CROs are private organizations that, for a fee, take a drug company’s blue prints for a clinical trial and promptly deliver the results. CROs capitalize on the millions of poor patients treated at small clinics by local physicians. Expectedly, their favourite destinations are the impoverished countries of eastern Europe, Latin America, Africa and Asia.

Illegal recruitment of a large number of doctors in general practice, instructions to hospitals to prescribe a particular brand of medicine, callousness of government bodies, ever-growing list of dangerously under-tested products that are forced upon the poor, reputed medical journals endorsing particular pharmaceutical products at the behest of the companies selling them — all these are part of the package. And all this is aimed at maximizing the profit of multi-national pharmaceutical companies. Trends in the industry suggest that life-style drugs are more in circulation than life-saving drugs. Increased production of drugs that are meant to lower cholesterol-levels or enhance sleep or correct erectile dysfunctions suggests that while the rich gets more and more ‘drug-marinated’, the poor becomes more ‘medicine-famished’, with risks of experimentation on the latter ever on the rise.

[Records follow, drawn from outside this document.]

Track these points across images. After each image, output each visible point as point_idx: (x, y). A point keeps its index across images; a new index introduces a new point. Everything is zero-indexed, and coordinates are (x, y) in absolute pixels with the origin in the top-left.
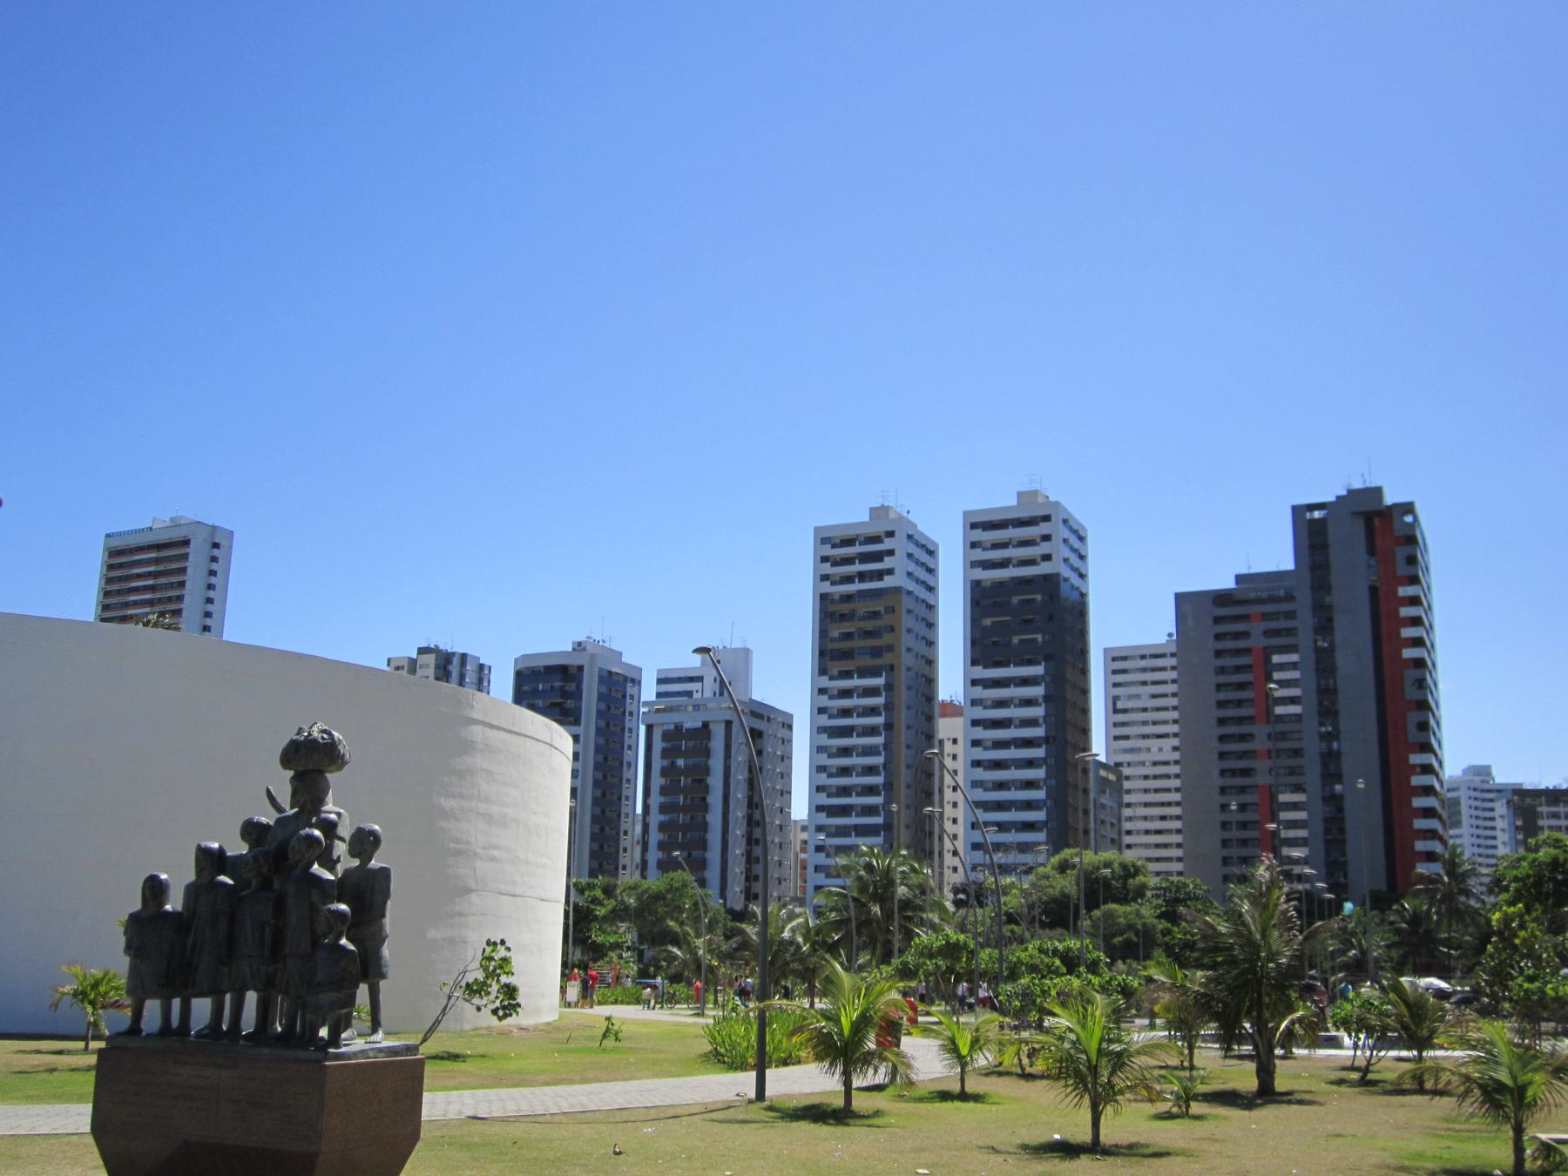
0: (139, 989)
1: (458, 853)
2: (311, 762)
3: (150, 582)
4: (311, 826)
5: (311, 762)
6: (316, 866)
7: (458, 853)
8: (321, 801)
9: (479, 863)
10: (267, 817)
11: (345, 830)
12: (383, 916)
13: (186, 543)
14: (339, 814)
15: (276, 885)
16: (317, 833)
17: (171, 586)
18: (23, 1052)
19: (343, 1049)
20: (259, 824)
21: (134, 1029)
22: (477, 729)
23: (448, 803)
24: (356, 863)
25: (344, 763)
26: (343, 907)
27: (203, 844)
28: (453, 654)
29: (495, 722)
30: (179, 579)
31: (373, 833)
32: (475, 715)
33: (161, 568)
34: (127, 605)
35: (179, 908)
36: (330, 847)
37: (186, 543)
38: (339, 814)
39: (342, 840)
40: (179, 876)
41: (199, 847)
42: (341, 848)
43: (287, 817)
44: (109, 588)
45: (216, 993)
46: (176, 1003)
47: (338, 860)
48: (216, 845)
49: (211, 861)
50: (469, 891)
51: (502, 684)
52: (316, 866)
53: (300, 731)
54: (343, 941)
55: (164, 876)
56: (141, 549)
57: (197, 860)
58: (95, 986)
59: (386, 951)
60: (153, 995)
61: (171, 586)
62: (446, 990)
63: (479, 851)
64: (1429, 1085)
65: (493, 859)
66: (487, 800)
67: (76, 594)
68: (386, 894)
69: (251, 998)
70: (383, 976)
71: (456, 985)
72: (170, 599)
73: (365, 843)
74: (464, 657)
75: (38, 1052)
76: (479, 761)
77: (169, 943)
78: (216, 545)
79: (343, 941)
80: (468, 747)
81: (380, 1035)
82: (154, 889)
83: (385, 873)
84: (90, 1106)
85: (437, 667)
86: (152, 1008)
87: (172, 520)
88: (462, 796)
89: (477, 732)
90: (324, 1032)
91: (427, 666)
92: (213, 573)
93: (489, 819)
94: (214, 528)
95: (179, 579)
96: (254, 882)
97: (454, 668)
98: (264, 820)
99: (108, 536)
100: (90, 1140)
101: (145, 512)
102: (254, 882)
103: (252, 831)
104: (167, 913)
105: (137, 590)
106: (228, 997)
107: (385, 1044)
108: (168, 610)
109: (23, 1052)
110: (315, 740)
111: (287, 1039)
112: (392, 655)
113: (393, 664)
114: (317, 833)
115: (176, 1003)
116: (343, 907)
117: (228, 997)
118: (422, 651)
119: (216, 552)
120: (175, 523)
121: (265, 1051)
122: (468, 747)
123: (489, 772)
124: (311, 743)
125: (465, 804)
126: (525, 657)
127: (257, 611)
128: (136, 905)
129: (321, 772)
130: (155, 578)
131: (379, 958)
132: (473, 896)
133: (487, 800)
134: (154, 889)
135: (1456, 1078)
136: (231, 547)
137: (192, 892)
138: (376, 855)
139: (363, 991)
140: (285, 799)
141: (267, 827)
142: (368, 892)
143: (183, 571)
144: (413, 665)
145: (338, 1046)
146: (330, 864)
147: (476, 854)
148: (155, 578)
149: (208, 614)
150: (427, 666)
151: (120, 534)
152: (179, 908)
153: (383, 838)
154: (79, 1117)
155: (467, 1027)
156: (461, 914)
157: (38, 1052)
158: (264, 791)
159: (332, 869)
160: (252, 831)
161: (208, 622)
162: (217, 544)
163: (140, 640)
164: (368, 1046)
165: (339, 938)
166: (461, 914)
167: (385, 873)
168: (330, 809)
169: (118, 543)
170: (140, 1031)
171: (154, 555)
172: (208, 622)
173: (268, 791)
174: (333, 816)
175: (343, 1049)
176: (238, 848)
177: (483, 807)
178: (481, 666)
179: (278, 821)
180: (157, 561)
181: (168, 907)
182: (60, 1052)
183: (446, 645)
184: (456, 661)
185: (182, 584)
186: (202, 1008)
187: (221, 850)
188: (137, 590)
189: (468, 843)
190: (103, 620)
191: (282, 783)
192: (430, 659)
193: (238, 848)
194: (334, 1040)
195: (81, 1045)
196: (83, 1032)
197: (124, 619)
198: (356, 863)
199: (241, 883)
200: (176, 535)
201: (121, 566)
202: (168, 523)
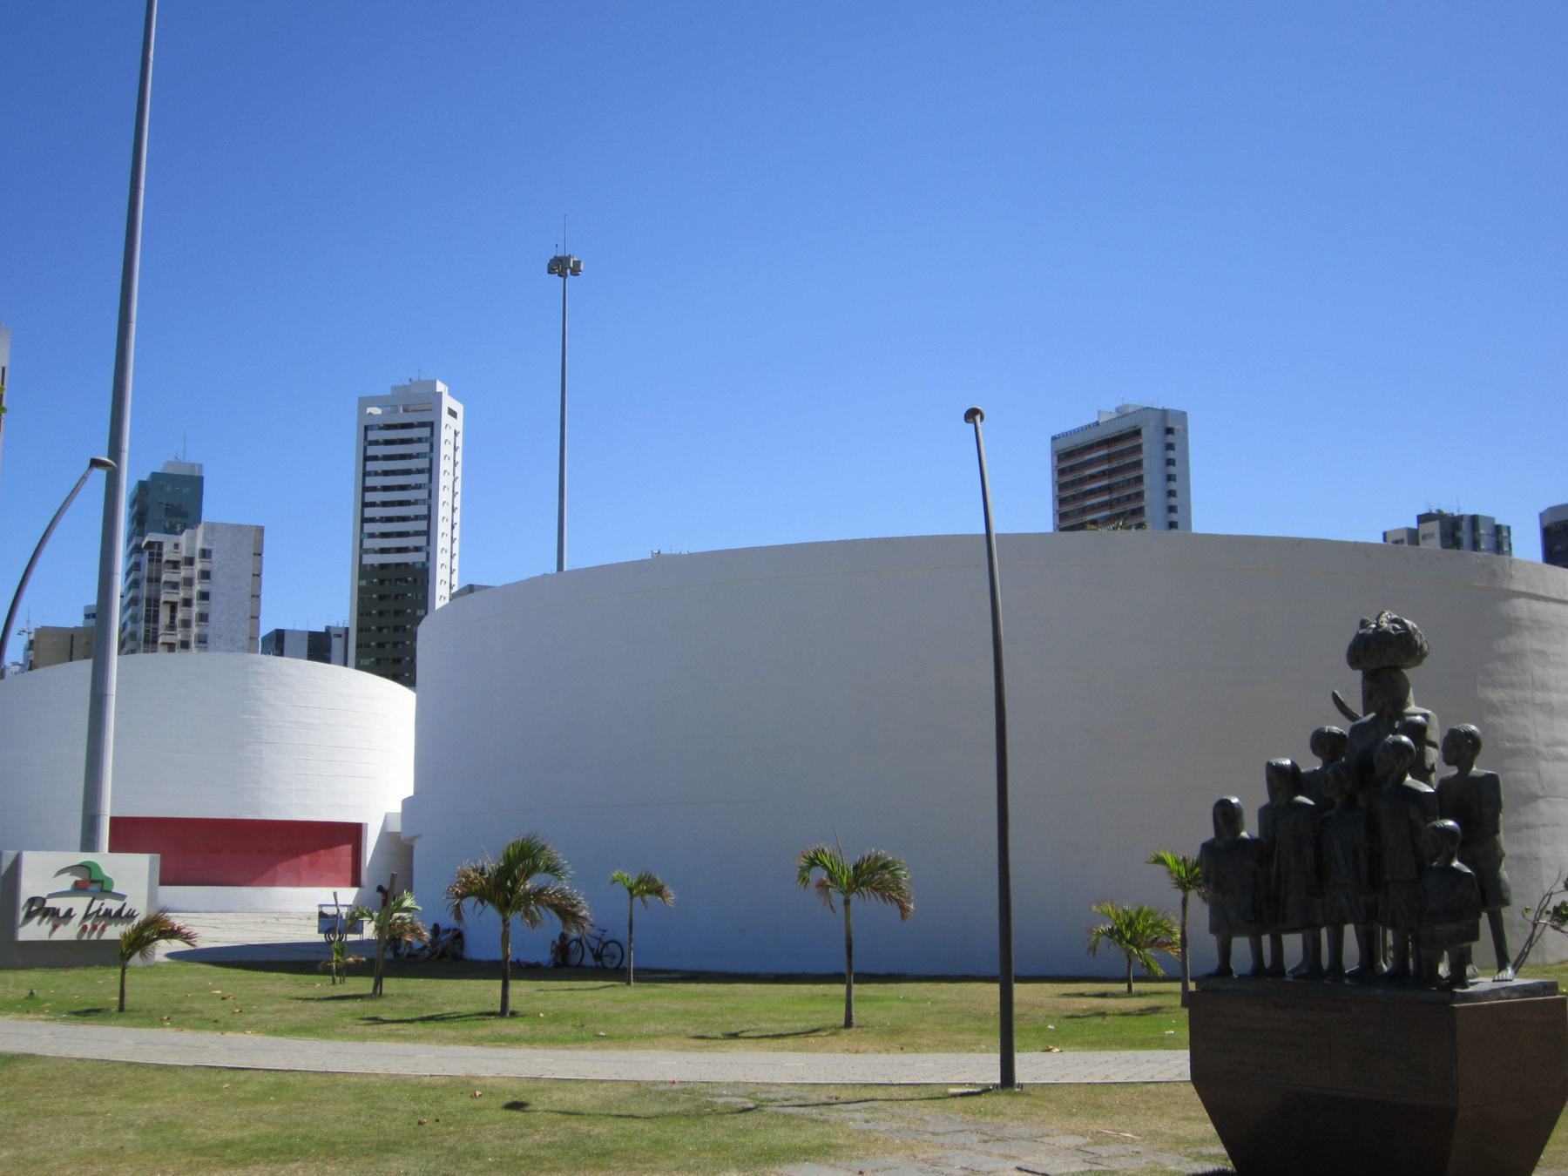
0: (1223, 927)
1: (1515, 753)
2: (1383, 658)
3: (1105, 482)
4: (1395, 732)
5: (1383, 658)
6: (1409, 778)
7: (1515, 753)
8: (1402, 702)
9: (1543, 764)
10: (1338, 726)
11: (1435, 734)
12: (1497, 831)
13: (1137, 433)
14: (1425, 716)
15: (1361, 801)
16: (1405, 739)
17: (1129, 483)
18: (1068, 995)
19: (1471, 989)
20: (1331, 734)
21: (1224, 970)
22: (1520, 603)
23: (1495, 695)
24: (1453, 771)
25: (1423, 655)
26: (1450, 823)
27: (1274, 762)
28: (1461, 517)
29: (1542, 593)
30: (1132, 475)
31: (1470, 734)
32: (1517, 587)
33: (1114, 465)
34: (1084, 511)
35: (1256, 834)
36: (1422, 755)
37: (1137, 433)
38: (1425, 716)
39: (1434, 745)
40: (1250, 798)
41: (1269, 765)
42: (1433, 756)
43: (1364, 724)
44: (1066, 494)
45: (1309, 928)
46: (1266, 940)
47: (1432, 769)
48: (1288, 762)
49: (1283, 780)
50: (1534, 798)
51: (1527, 545)
52: (1409, 778)
53: (1363, 624)
54: (1456, 864)
55: (1235, 800)
56: (1090, 447)
57: (1269, 780)
58: (1130, 925)
59: (1504, 873)
60: (1240, 933)
61: (1129, 483)
62: (1531, 916)
63: (1542, 749)
64: (575, 959)
65: (1561, 758)
66: (1544, 687)
67: (1028, 507)
68: (1497, 805)
69: (1349, 931)
70: (1506, 902)
71: (1541, 911)
72: (1129, 498)
73: (1462, 747)
74: (1474, 520)
75: (1082, 995)
76: (1530, 642)
77: (1246, 872)
78: (1169, 431)
79: (1456, 864)
80: (1511, 626)
81: (1509, 972)
82: (1226, 815)
83: (1492, 782)
84: (1188, 1052)
85: (1443, 535)
86: (1241, 946)
87: (1118, 410)
88: (1512, 685)
89: (1521, 607)
90: (1443, 970)
91: (1432, 536)
92: (1170, 462)
93: (1549, 710)
94: (1164, 412)
95: (1132, 475)
96: (1338, 800)
97: (1465, 534)
98: (1335, 729)
99: (1054, 438)
100: (1192, 1088)
101: (1088, 407)
102: (1338, 800)
103: (1323, 742)
104: (1244, 840)
105: (1092, 493)
106: (1324, 932)
107: (1518, 982)
108: (1129, 513)
109: (1068, 995)
110: (1386, 633)
111: (1399, 976)
112: (1388, 528)
113: (1391, 538)
114: (1405, 739)
115: (1266, 940)
116: (1450, 823)
117: (1324, 932)
118: (1422, 519)
119: (1170, 438)
120: (1122, 413)
121: (1379, 991)
122: (1511, 626)
123: (1542, 653)
124: (1381, 636)
125: (1517, 694)
126: (1553, 510)
127: (1229, 496)
128: (1209, 833)
129: (1397, 669)
130: (1112, 476)
131: (1497, 880)
132: (1542, 805)
133: (1544, 687)
134: (1226, 815)
135: (1174, 953)
136: (1185, 430)
137: (1266, 814)
138: (1477, 760)
139: (1484, 921)
140: (1355, 703)
141: (1341, 736)
142: (1477, 804)
143: (1138, 464)
144: (1413, 536)
145: (1465, 986)
146: (1423, 774)
147: (1538, 753)
148: (1112, 476)
149: (1172, 509)
150: (1432, 536)
151: (1066, 435)
152: (1256, 834)
153: (1482, 739)
154: (1175, 1064)
155: (1550, 960)
156: (1528, 826)
157: (1082, 995)
158: (1328, 696)
159: (1426, 781)
160: (1323, 742)
161: (1174, 517)
162: (1171, 429)
163: (1108, 543)
164: (1497, 985)
165: (1450, 860)
166: (1528, 826)
167: (1492, 782)
168: (1415, 710)
169: (1064, 445)
170: (1230, 972)
171: (1105, 452)
172: (1174, 517)
173: (1335, 697)
174: (1419, 718)
175: (1471, 989)
176: (1311, 764)
177: (1540, 696)
178: (1498, 529)
179: (1353, 729)
180: (1109, 458)
181: (1244, 834)
182: (1104, 995)
183: (1451, 508)
184: (1465, 525)
185: (1139, 479)
186: (1293, 944)
187: (1294, 767)
188: (1092, 493)
189: (1526, 740)
190: (1062, 530)
191: (1351, 684)
192: (1434, 527)
193: (1311, 764)
194: (1459, 977)
195: (1123, 987)
196: (1124, 974)
197: (1082, 527)
198: (1453, 771)
199: (1323, 804)
200: (1126, 425)
201: (1072, 469)
202: (1114, 415)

GlaxoSmithKline, Wyeth, Pfizer and other drug giants, by shifting clinical trials to ‘low-cost’ countries such as India or Zambia, save over $200 million a year. They get the licence to conduct tests in the global south that would cause scandals in the developed world. So the drug quinacrine burns the fallopian tubes of women and in Zambia, AIDS babies in clinical trials are administered placebos. The quest to develop lucrative new drugs leads to the transfer of research trials to the developing world where ethical compunctions are minimal and where poor patients abound. It is the same ‘not in my backyard’ attitude that sends toxic wastes and open-pit mining to Asia and Africa while Americans enjoy the use of disposable plastics and aluminium foil.

Shah’s courageous account cracks open many disturbing issues. Carefully annotated with case studies, this book will be of interest to all socially-aware people in general, and to students of the sociology of health in particular.